- The Washington Times - Friday, October 4, 2002

The U.S. Immigration and Naturalization Service introduced security procedures at airports and borders this week that included photographing and fingerprinting visitors from Arab and Muslim countries.
"The main purpose of this system is to know who's coming into the country, what they're doing when they're here and whether they leave when they're supposed to leave," said Jorge Martinez, Justice Department spokesman. "Obviously, the goal is to protect America from another unfortunate event like on September 11."
As many as 200,000 visitors a year would be subjected to the new procedures at more than 300 ports of entry, the Justice Department said.

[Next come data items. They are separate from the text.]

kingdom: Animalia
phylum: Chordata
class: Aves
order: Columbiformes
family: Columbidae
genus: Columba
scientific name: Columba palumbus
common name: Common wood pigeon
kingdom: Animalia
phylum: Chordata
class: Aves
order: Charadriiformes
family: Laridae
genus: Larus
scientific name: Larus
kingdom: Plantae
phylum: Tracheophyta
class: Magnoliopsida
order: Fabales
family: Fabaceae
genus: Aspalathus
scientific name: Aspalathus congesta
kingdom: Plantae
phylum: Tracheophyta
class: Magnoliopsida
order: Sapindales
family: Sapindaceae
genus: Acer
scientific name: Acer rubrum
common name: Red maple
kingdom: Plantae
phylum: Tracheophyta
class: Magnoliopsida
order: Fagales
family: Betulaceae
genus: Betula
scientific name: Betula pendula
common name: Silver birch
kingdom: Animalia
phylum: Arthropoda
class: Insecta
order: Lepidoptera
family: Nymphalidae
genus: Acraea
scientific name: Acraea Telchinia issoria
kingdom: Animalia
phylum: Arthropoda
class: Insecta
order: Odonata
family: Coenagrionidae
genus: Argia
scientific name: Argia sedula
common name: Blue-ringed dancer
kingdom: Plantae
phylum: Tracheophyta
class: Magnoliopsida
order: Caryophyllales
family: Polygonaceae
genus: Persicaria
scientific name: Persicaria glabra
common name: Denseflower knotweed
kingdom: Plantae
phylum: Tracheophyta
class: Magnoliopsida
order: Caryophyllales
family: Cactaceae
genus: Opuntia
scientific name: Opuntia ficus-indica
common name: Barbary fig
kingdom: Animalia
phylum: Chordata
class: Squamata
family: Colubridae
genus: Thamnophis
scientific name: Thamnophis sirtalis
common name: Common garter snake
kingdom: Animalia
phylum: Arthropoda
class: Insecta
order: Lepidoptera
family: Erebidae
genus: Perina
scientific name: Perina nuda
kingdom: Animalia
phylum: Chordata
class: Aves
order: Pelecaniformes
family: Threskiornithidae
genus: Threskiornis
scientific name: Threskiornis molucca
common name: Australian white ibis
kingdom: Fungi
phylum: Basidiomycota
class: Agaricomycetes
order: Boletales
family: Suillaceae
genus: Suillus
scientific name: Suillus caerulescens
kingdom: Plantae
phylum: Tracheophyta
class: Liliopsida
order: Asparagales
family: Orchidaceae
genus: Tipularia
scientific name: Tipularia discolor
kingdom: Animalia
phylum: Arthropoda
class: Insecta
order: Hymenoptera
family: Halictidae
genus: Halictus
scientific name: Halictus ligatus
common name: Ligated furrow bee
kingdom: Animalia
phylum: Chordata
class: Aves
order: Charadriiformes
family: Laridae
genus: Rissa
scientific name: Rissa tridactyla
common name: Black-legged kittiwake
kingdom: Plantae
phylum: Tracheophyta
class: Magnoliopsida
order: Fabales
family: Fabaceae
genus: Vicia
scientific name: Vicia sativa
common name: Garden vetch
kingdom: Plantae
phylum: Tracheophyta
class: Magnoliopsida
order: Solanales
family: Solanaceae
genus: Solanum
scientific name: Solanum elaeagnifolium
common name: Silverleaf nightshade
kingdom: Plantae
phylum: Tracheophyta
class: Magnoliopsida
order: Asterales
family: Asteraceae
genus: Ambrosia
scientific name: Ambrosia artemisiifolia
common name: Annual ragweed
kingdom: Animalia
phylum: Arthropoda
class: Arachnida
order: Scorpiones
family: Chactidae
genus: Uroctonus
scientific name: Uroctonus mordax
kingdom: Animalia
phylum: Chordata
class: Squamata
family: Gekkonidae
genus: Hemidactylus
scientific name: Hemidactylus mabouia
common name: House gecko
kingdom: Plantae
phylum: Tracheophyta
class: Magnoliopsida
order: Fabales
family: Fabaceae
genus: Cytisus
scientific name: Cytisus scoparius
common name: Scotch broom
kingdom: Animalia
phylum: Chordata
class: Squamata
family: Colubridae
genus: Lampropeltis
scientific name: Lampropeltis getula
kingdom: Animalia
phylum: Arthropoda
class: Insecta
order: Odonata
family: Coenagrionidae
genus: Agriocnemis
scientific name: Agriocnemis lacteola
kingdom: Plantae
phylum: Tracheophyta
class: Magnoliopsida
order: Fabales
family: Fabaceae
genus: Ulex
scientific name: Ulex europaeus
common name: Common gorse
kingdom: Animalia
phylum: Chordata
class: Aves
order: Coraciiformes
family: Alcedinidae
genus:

The figure could increase if intelligence reports indicate a risk from other persons or groups.
The procedures include questions about whether the visitors have traveled to countries hostile to the United States and their plans in this country.
Citizens of Iran, Iraq, Libya, Sudan and Syria were the first targeted for closer scrutiny.
"These countries are picked because they are listed as state sponsors of terrorism," Mr. Martinez said.
Citizens of other countries could be chosen for rigorous searches and identification checks if new U.S. intelligence reports determine a heightened risk, he said.
An INS memo last month said additional criteria include men from Pakistan, Saudi Arabia and Yemen between the ages of 16 and 45. Others subject to the checks may include visitors who have traveled to Afghanistan, Cuba, Indonesia, Malaysia and North Korea, the memo said.
This week, U.S. embassies in Egypt and Jordan have told travelers to expect to be fingerprinted, photographed and questioned if they enter the United States.
The fingerprints are run through a computer database that seeks to match them with known criminals, terrorists or illegal aliens.
Any foreigner who fits the criteria for a terrorist risk must register with the INS within a month of arrival if he plans an extended stay. The person must notify the agency within 10 days if he changes an address or job.
Muslim leaders said the Justice Department guidelines unfairly target travelers based on their nationality or religion.
"This is not going to improve the security of the traveling public or of the American public in general," said Ibrahim Hooper, spokesman for the Council on American-Islamic Relations. "It creates a false sense of security and creates a great deal of resentment in the entire Muslim world when ordinary people are treated as though they're criminals."
The American Civil Liberties Union called the INS guidelines "discriminatory."
"The Bush administration is, step by step, isolating Muslim and Arab communities both in the eyes of the government and the American public," said legislative counsel Timothy Edgar.
However, Justice denies discriminating because of race or religion.
Foreign citizens are selected based on intelligence reports indicating a threat, not by their race or religion, Mr. Martinez said. Similar checks have been used in European countries for years, he said.
"We're doing what Congress mandated us to do," he said. He referred to the USA Patriot Act, which increased funding and expanded the authority of law-enforcement agencies to counter terrorism.
Travelers arriving yesterday at Washington Dulles International Airport on a Saudi Arabian Airlines flight described U.S. Customs Service inspectors as cordial. However, they said they were frustrated by long delays from the new security procedures.
The customs station in New York had "few officers and the flight is big," said Salem Jafar, a 39-year-old Saudi doctor. "You have to go through the same procedure two or three times."
Dr. Jafar was fingerprinted, photographed and questioned about his travels.
"You have your rights, but we have some rights," he said.
The flight was scheduled to arrive at 10:15 a.m. but arrived minutes before 1 p.m.
"That's why we're late, because of the fingerprints for the other people," said a Muslim man from India who did not want his name used. He was not fingerprinted.
"All Muslims are not terrorists," he said. "Our religion is for peace and harmony."